(Provided information)

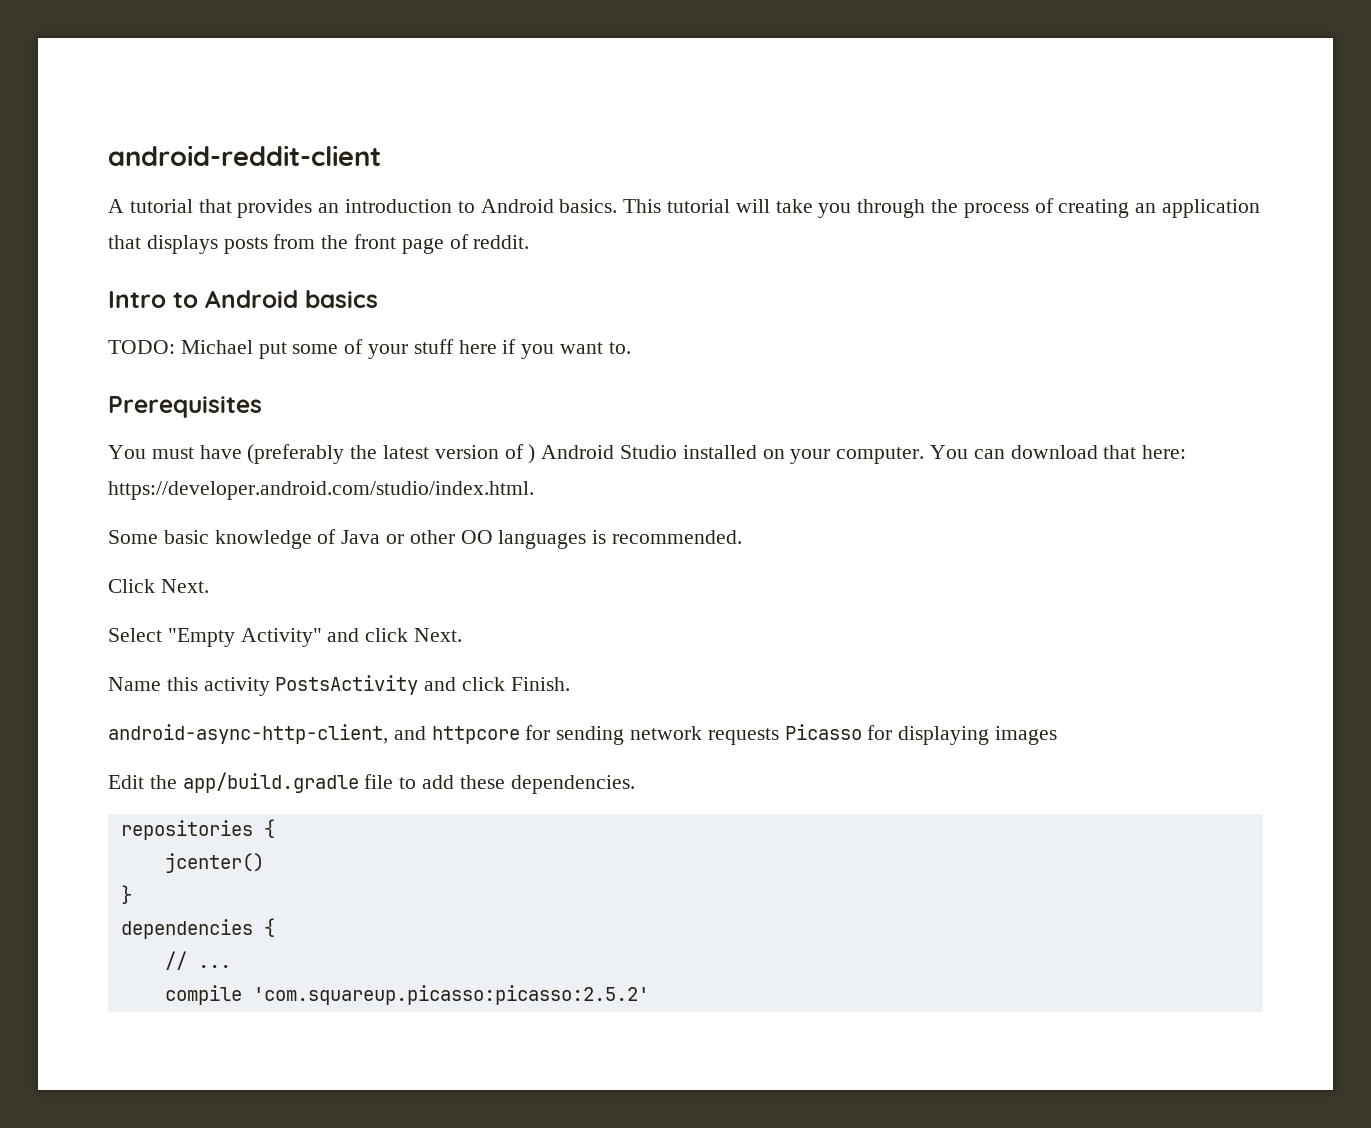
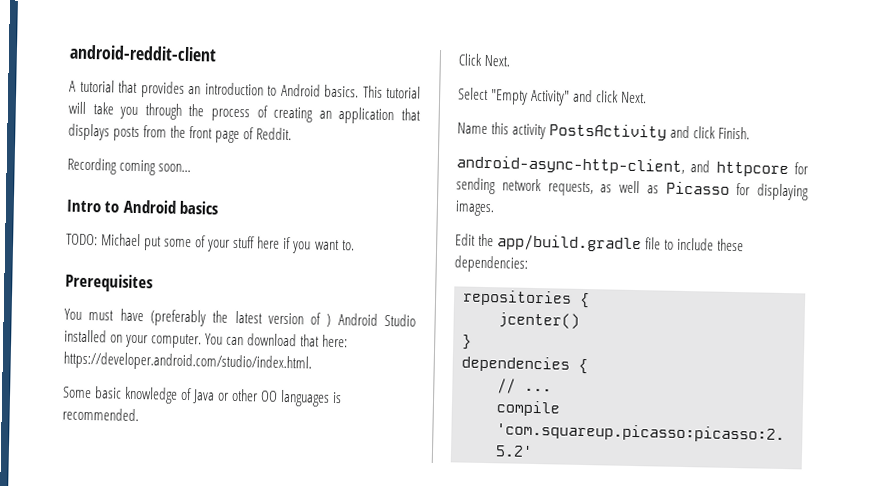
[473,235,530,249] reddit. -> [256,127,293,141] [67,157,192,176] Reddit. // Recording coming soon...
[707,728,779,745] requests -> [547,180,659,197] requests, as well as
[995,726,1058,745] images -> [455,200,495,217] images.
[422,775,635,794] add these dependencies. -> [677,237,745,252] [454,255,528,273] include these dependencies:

(End Provided information)
(Provided information)

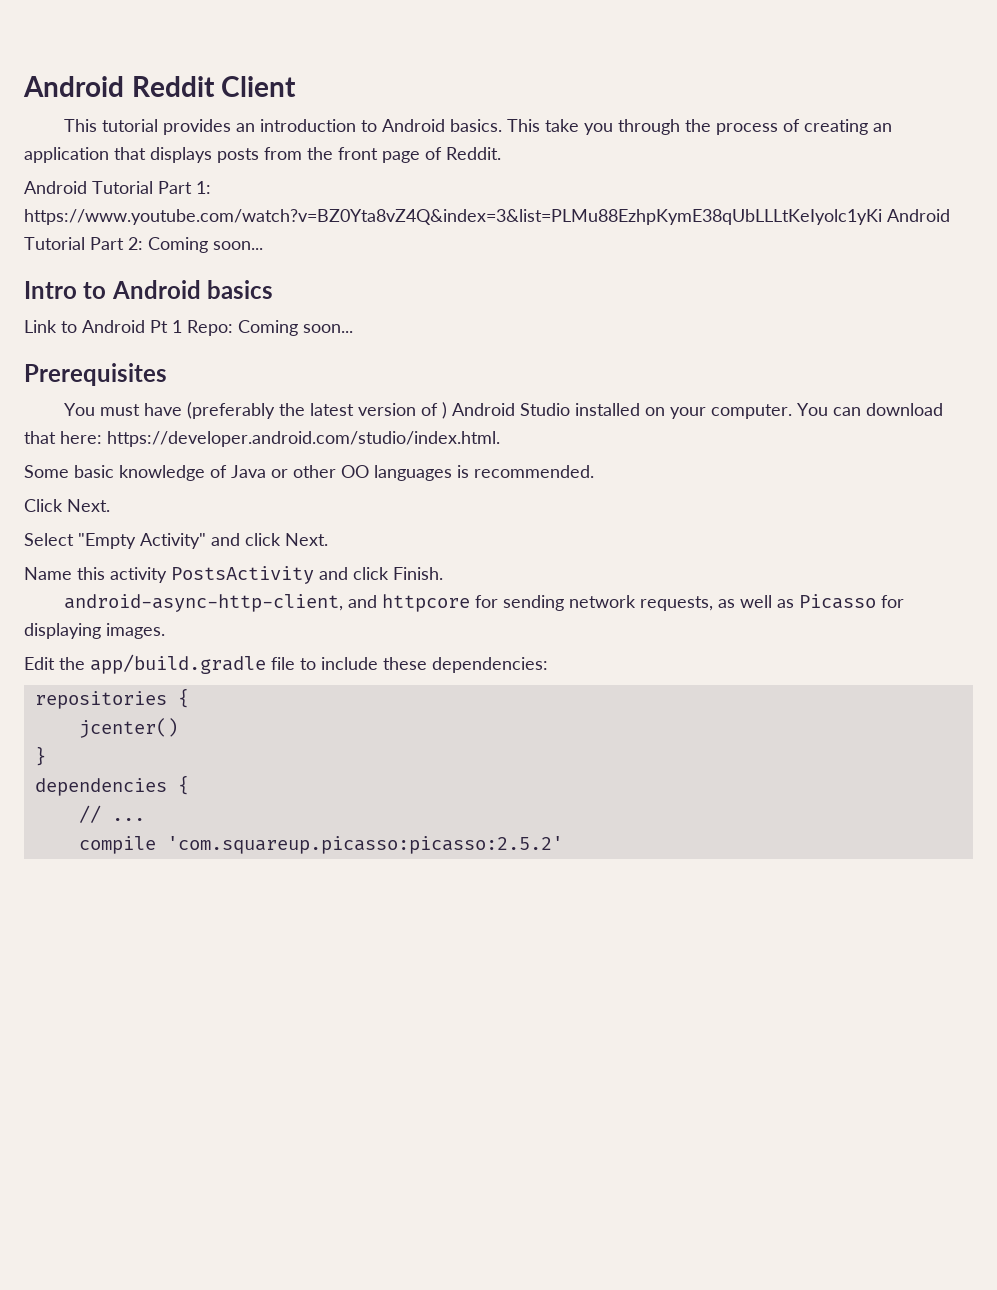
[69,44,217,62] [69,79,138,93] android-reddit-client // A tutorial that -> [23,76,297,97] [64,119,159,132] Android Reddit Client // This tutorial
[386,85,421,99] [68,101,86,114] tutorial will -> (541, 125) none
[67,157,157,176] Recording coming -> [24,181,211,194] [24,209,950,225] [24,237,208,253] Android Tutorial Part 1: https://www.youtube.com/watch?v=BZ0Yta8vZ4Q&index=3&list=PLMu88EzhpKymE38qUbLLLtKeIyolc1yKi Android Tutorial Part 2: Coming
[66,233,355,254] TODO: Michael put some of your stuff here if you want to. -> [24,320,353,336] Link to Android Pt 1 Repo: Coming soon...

(End Provided information)
(Provided information)

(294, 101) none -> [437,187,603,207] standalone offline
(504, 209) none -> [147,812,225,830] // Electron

(End Provided information)

## Problem
Please output the lines of the listing above that fall in the stretch from the one with "(294, 101) none" through the one with "(504, 209) none", exactly and only those.

## Reply
(294, 101) none -> [437,187,603,207] standalone offline
(504, 209) none -> [147,812,225,830] // Electron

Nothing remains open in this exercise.